*Исходный текст*:
-.-.-
Имперское правительство, неспособное привлечь на свою сторону умеренных либералов или предоставить мирный выход политическим страстям для тех, кто вставал на путь терроризма, оказывалось вынужденным использовать грубую силу для разрешения ситуации. В 1905 году эта-то ситуация и вышла из-под контроля. Тем не менее даже прямые репрессии против революционеров привели лишь к частичным успехам, и традиционное мнение, что к концу 1907 года правительству удалось полностью восстановить спокойствие и порядок, не подтверждается фактами. Хотя и ослабленная, волна терроризма продолжала разливаться по Российской Империи до 1910 года. Да и в последующие годы, включая военные, когда самодельные бомбы больше не взрывались на улицах российских городов и правительственные чиновники не ожидали пули экстремистов из-за каждого угла, правительство все же не могло похвастаться окончательной победой над террористами, поскольку представители различных лево-радикальных организаций не отказались от террористической тактики и продолжали вынашивать планы возрождения террора до самой Февральской революции 1917 года.
Изучение терроризма в России позволяет оценить позицию царского правительства в ситуации постоянных попыток экстремистов поколебать основы государственного устройства. Пример России подтверждает, что террористические действия особенно распространены в таких обществах, где одним из выходов из сложившейся ситуации являются реформы и мирные перемены. «При режимах, могущих прибегать к неограниченному давлению и контролирующих использование средств массовой информации, случаи терроризма редки», и это помогает понять пассивность опытных российских террористов после октября 1917 года, не решавшихся бороться с большевистской диктатурой. В демократиях же, слабо авторитарных или относительно открытых обществах терроризм процветает[6].
Годами ученые спорили о том, привело ли противников самодержавного строя к террору само правительство, вставшее на путь политической реакции, или это террористы изменили курс правительства, готового к либерализации, на политически застойный и репрессивный. Оба подхода только частично правильны сами по себе, но они дополняют друг друга, и если уж искать виноватого, то придется обвинить обе стороны. Нет сомнений в том, что убийства и экспроприации спровоцировали правительственные репрессии; нет также сомнения и в том, что первые выстрелы террористов в начале XX века были показателем общего нездоровья российской политической жизни. И несмотря на то, что в течение всего первого десятилетия правительство видело в революционном терроризме свою главную проблему, самодержавие так и не смогло разглядеть, что вызвало и на что указывало это явление. Эта роковая ошибка привела к революции, которая смела традиционный порядок, боровшийся с симптомами опаснейшей болезни, а не с самой болезнью.
-.-.-
*Данные*:
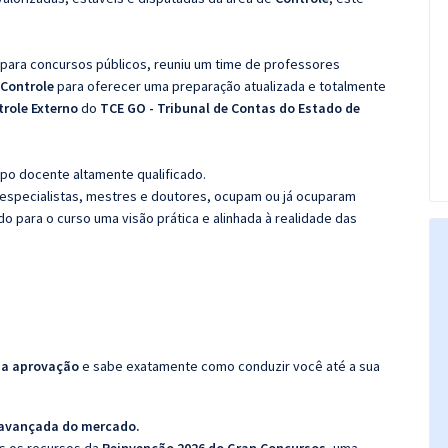
 para concursos públicos, reuniu um time de professores
 Controle
para oferecer uma preparação atualizada e totalmente
trole Externo
do
TCE GO - Tribunal de Contas do Estado de
po docente altamente qualificado.
specialistas, mestres e doutores, ocupam ou já ocuparam
do para o curso uma visão prática e alinhada à realidade das
da aprovação
e sabe exatamente como conduzir você até a sua
 avançada do mercado.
-.-.-
*Задание*:
Ответьте на вопросы по тексту о терроризме в России.
1. До какого года, согласно тексту, волна терроризма продолжала разливаться по Российской Империи?
2. В каких обществах, по словам текста, процветает терроризм?
3. Что, как утверждает текст, спровоцировали убийства и экспроприации?
Записи представляют собой самостоятельный материал и с текстом не связаны.

*Ответ*:
1. До 1910 года.
2. В демократиях, слабо авторитарных или относительно открытых обществах.
3. Правительственные репрессии.